Will the proposed downtown stadium site be the last chance for the Chargers to stay in San Diego? Chargers spokesman Mark Fabiani believes that it is.
The San Diego Stadium Coalition held a town hall meeting Wednesday in order for the public to address specific concerns to Fabiani. "The San Diego Chargers have done everything possible to get a stadium deal done," said Fabiani.
But not everyone is happy about the proposed stadium. Unlike the previous plan that involved the development around the Qualcomm site in Mission Valley, the area around the downtown site is not quite large enough for private development, which would have helped to fund the stadium. Because of this, some taxpayer dollars will be needed to finance it. In a tough economy, and within a city that has had severe financial difficulties, some citizens find the proposal a tough pill to swallow. "My concern is all of the traffic and the crowds that it will bring," said Martin Balfour. Balfour, 62, is a resident of the East Village, and lives just blocks from the proposed site. "I'm also not convinced that the taxpayers should have to help pay for it," adds Balfour. "The city is already in financial trouble, they're cutting police jobs, firemen, teachers. Should a new football stadium be our priority? I don't feel that it should be."
Many San Diegans are very excited at the prospect of a new stadium. "I think that it's a great thing for the city of San Diego," said 42 year-old Matthew Seller of Little Italy. "A new stadium will be a huge money-maker for the city with super bowls and the crowds that it will draw. Even if taxpayers have to chip in, it seems like a good return on our money. I see it as an investment."

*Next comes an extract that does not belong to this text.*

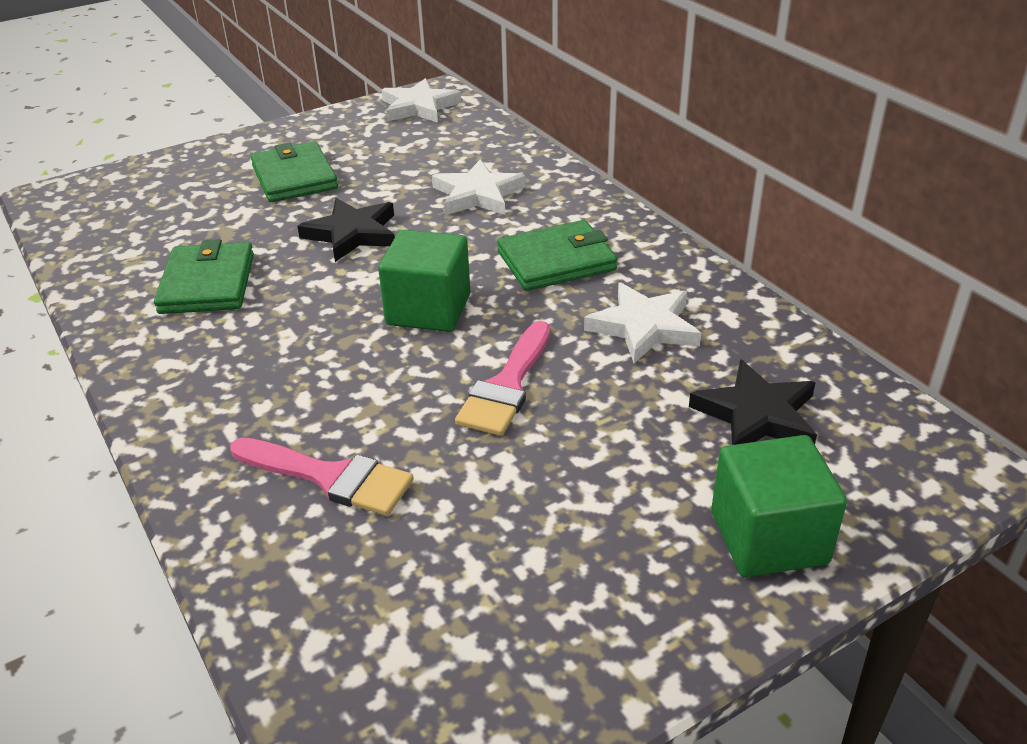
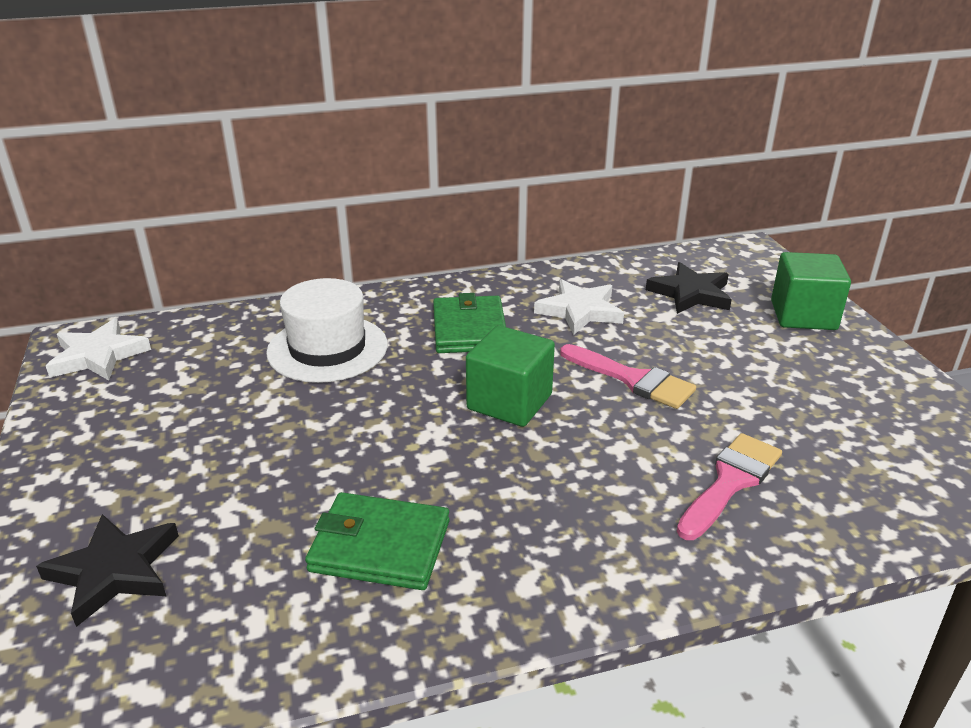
camera: 75 degrees left, 5 degrees down
(294, 177) = (180, 461): green wallet -> none
(352, 234) = (345, 431): black star -> black star (114, 571)
(478, 194) = (327, 348): white star -> white hat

Before the stadium plans can move forward, there is a critical study that must be commissioned by the Centre City Development Corporation, or CCDC. The San Diego City Council will vote on the proposal to increase the spending cap of the CCDC on June 22. The study is estimated to cost the city $500,000. Fabiani stressed the importance of this study, calling it a 'last chance' for the stadium plan, and possibly for the Chargers future in San Diego.